*** Opening of DATA EXTRACT ***

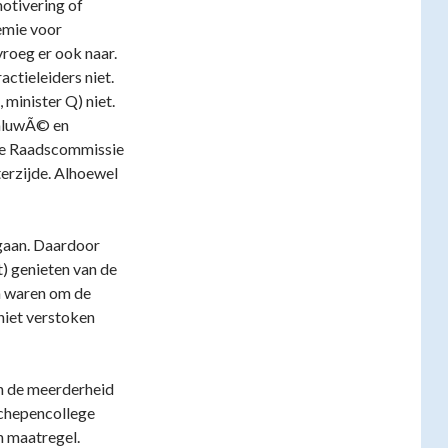
otivering of
emie voor
roeg er ook naar.
ctieleiders niet.
minister Q) niet.
aluwÃ© en
gde Raadscommissie
erzijde. Alhoewel
rgaan. Daardoor
t) genieten van de
n waren om de
 niet verstoken
nen de meerderheid
schepencollege
 maatregel.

*** Close of DATA EXTRACT ***

- _INSTRUCTIONS FOR THE TASK_:
Repeat every record above exactly, but drop the pictures.

- _FINISHED TASK_:
otivering of
emie voor
roeg er ook naar.
ctieleiders niet.
minister Q) niet.
aluwÃ© en
gde Raadscommissie
erzijde. Alhoewel
rgaan. Daardoor
t) genieten van de
n waren om de
 niet verstoken
nen de meerderheid
schepencollege
 maatregel.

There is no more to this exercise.